What it’s About: This extraordinary documentary directed by Crystal Moselle captures the lives of a group of six young brothers, the Angulos, who have finally found the courage to venture outside their New York apartment after spending their entire lives confined there by their abusive, paranoid father.  Their only knowledge of the outside world comes from their intimate knowledge of cinema, provided by their father’s surprisingly vast and eclectic movie collection.  As they eventually move into the wider world, they filter everything they encounter through the frame of reference provided by film.  Their elaborate recreations of these movies—homemade props and all— in their home videos are a testament to human creativity, which will seize on any outlet available.  More than that, the way these young men have kept their sanity, their sensitive spirits, and their articulate voices despite their upbringing is a testament to the human spirit’s resilience.

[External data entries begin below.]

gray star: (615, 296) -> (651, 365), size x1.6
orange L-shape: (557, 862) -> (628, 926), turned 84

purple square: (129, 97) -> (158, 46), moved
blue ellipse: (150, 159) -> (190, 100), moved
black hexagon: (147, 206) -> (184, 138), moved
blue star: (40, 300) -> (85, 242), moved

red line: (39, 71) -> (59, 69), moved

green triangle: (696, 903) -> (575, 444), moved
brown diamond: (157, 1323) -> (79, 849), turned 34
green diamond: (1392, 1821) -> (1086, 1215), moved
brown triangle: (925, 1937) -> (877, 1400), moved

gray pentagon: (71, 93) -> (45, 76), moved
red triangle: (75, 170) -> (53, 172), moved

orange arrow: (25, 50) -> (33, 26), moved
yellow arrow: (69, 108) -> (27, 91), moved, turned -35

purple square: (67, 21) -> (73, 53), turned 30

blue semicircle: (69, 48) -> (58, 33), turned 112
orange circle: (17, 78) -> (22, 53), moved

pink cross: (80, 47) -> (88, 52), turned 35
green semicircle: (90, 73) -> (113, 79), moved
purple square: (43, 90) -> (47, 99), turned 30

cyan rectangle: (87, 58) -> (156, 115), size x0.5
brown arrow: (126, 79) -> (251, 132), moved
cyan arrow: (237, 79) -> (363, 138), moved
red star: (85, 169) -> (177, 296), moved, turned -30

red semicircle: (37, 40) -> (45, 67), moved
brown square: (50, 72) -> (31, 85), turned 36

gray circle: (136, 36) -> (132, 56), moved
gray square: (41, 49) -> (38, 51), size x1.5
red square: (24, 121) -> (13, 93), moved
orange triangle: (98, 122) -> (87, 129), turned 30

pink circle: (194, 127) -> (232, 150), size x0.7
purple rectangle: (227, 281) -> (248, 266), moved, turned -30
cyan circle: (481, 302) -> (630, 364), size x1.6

The Feminist Takeaway: First of all, this is that still-too-rare thing, a celebrated movie with a female director. But it also raises thought-provoking questions about gender.  You’ll be struck by the way cinema has shaped these young men’s understanding of masculinity as something very macho and violent, and yet has given them imaginative freedom from another kind of male violence, the domestic tyranny of their father.  It is also moving to see how their increasingly bold bids for freedom begin to help their mother break free as well.  They help her in a way she never could find the strength to help them, and in one especially affecting scene, she finally calls her own mother, with whom she hasn’t spoken in decades.  By the end of the movie, she, like her sons, has begun to see her husband for the petty tyrant he is, no longer as a colossal god-like presence.  Still, I was left with a lot of unanswered questions as The Wolfpack ended, and perhaps the most troubling for me was the fate of the lone sister in the family, a girl who makes only the briefest appearances and is described as “in her own world.”  The boys at least have always had each other, but in a moving late scene in an apple orchard, you see a small female figure, following her father while the boys distance themselves.  This girl had no pack, and I was unable to forget her.

 

Also recommended: Iris, which explores the life of nonagenarian fashion icon Iris Apfel, who with zest and sharp humor continues to defy the industry’s cult of youth. Her maximalist style sense is an expression of her exuberant approach to life.  At the same time, particularly in Iris’s relationship with her beloved husband, the film deftly touches on the issues of aging and mortality which eventually confront even the fullest life.

 

This short list only scrapes the surface of the many amazing documentaries that came out this past year. Which documentaries did you love? Are there any you look forward to in 2016?